Таня молча протянула руку и так улыбнулась, что снова ощущение большого праздника охватило Алексея. Он сжал ее руку с откровенной и нежной силой и не хотел выпускать. А Таня не отнимала свою.
— От души рада за вас, Алеша, от души! — взволнованно сказала она и ответила на пожатие.
Алексей все не выпускал ее руку, потому что тогда уже надо было бы уходить, а уйти он не мог. Нужно было сказать, наконец, по-настоящему все, так и несказанное до сих пор. Но как? Она же опять, наверно, не захочет слушать.
— Татьяна Григорьевна, — решился, наконец, он, — вы позволите мне все-таки сказать несколько слов только. — Уловив едва заметное движение ее бровей, он заговорил быстрее, как бы убеждая: — Я ведь ничего обидного не скажу, одно хорошее только. Вы уж позвольте.

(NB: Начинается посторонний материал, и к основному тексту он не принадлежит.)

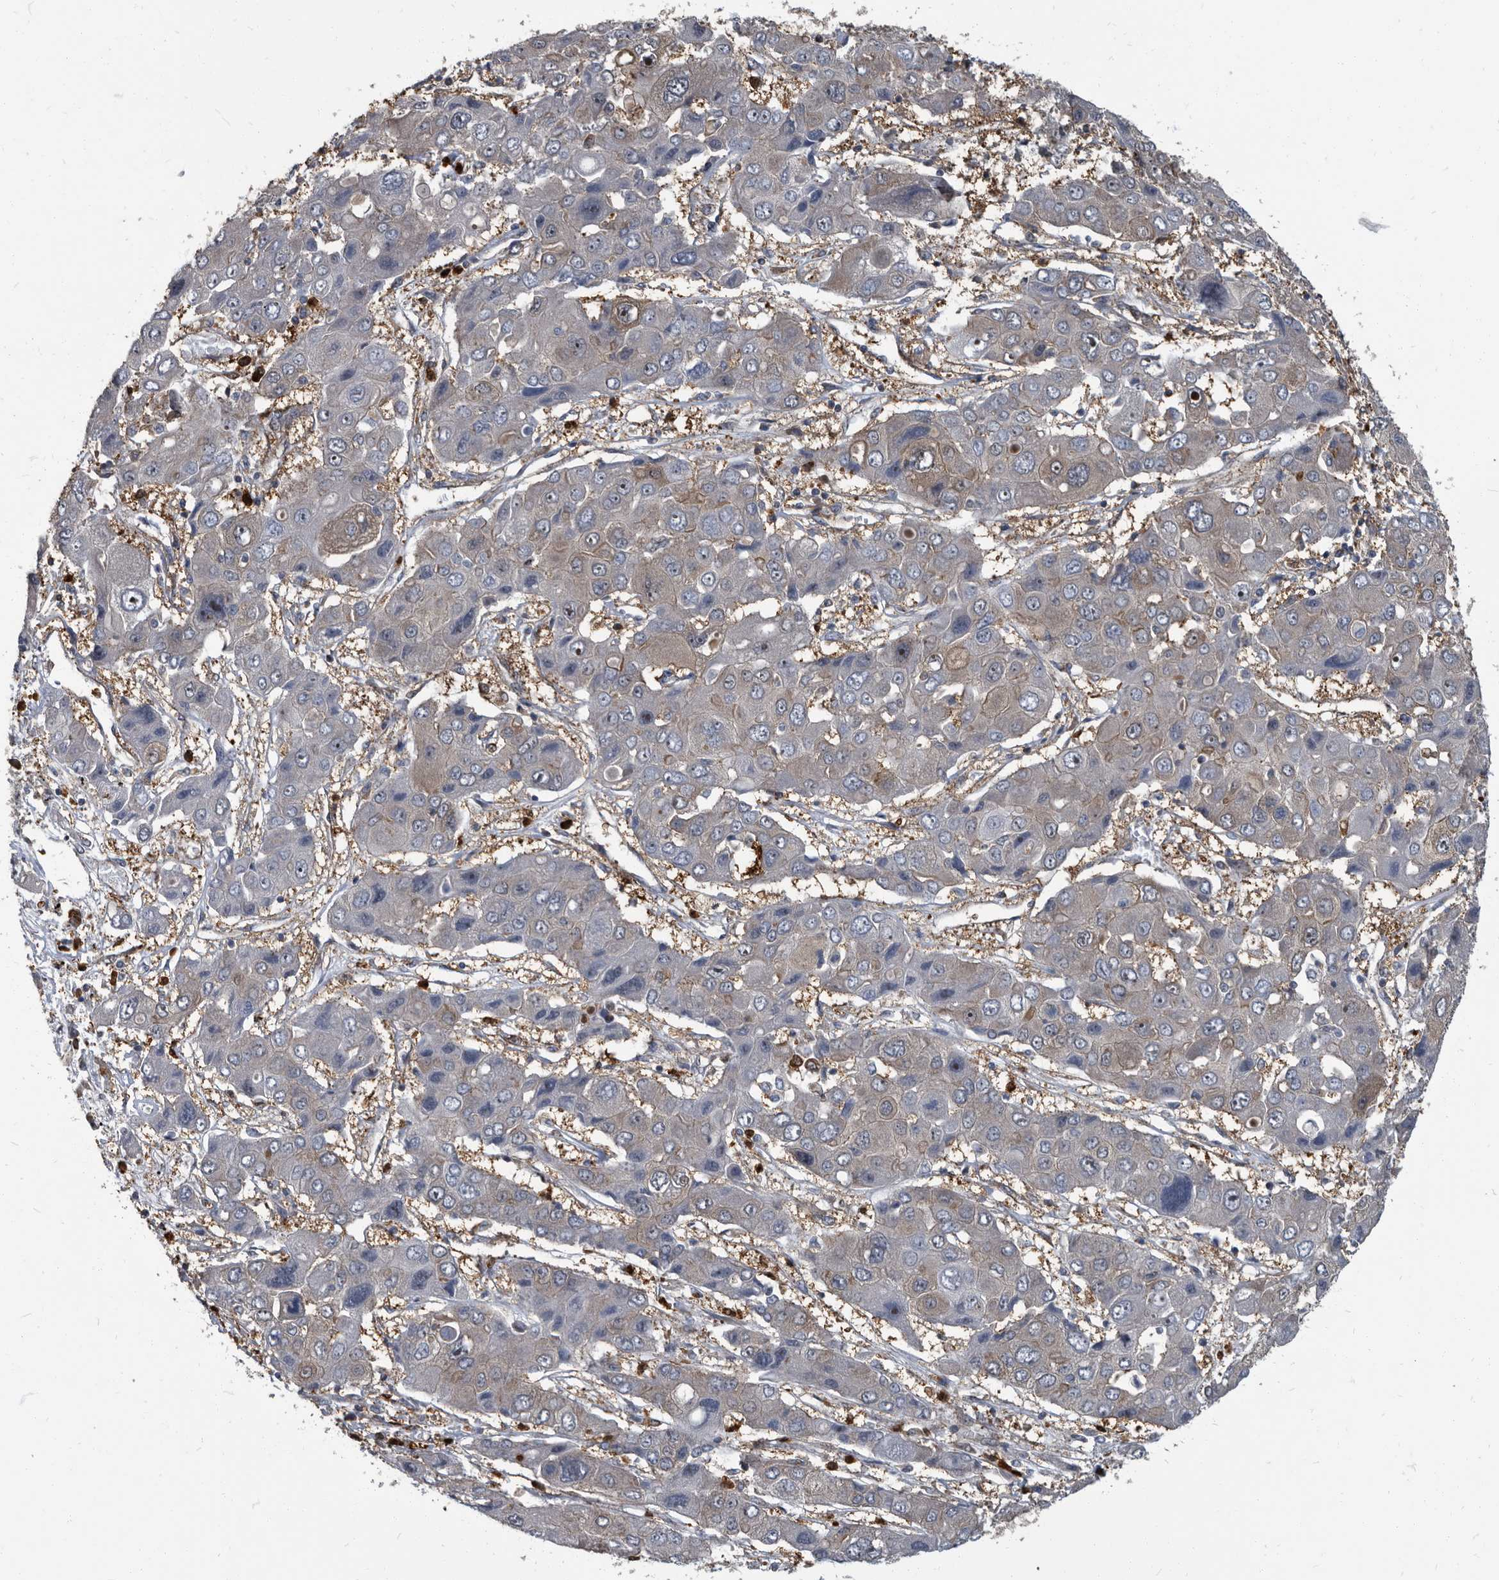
{"staining": {"intensity": "weak", "quantity": "<25%", "location": "cytoplasmic/membranous"}, "tissue": "liver cancer", "cell_type": "Tumor cells", "image_type": "cancer", "snomed": [{"axis": "morphology", "description": "Cholangiocarcinoma"}, {"axis": "topography", "description": "Liver"}], "caption": "The immunohistochemistry (IHC) image has no significant staining in tumor cells of liver cancer tissue. The staining was performed using DAB to visualize the protein expression in brown, while the nuclei were stained in blue with hematoxylin (Magnification: 20x).", "gene": "CDV3", "patient": {"sex": "male", "age": 67}}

В голосе Алексея, в его глазах, умных и взволнованных, было такое, что просто не позволило Тане ответить отказом. Она осторожно высвободила руку и села возле стола.
— Говорите, Алеша…
Не ожидавший согласия, Алексей не смог заговорить сразу. Он сидел еще недолго молча, не зная, с чего начать, и подбирая слова, чтобы получилось именно то, что нужно, и, конечно, начал совсем не с того:
— Помните, вечером как-то я хотел объяснить вам про то, что накопилось вот здесь, — сказал он и положил руку на грудь. — Вы тогда еще вроде обиделись. Так вот я и хотел… мне просто правду нужно узнать… — «На что я все это говорю?» — мысленно спросил он себя, отыскивая какие-то другие слова и мысли, более короткие и простые…
Таня сидела, подперев рукой щеку, и пальцы ее машинально перебирали стопку конвертов на столе.
— Я такой человек, все могу разом обрубить в себе, — и снова подумал: «Все не то! Ну зачем?» — Могу сотню лет ждать, — продолжал он все то же, потому что мысль оставалась незаконченной, — если знаю, чего жду. Лишних полсотни лет прожить смогу, если дело этого потребует, а нужно будет — через час на смерть пойду. Я, Татьяна Григорьевна, много видел. По трупам ходил, и такое было. Девушек видел с цветами, когда нас встречали в сорок пятом. Помню — только одни глаза сквозь цветы блестели… — Он говорил и упрекал себя в том, что все это говорит лишь затем, чтобы Таня знала о нем побольше. «Хвалю вроде себя, — мысленно досадовал он, — ну и трусливый же я, выходит, человек!» — Я от любой правды не дрогну. По мне жизнь колесом проехала, хватит сил. — Теперь Алексей понял, зачем он говорит это: чтобы набрать сил и решимости для того, главного. — Я без вас не могу больше, Татьяна Григорьевна, дня не могу! Люблю вас, словами не передать, как люблю! Вот будто родниковая струя в сердце бьет! — Алексей говорил спокойно и неторопливо, но было видно, что это стоит ему многих сил и за внешним спокойствием скрывается волнение.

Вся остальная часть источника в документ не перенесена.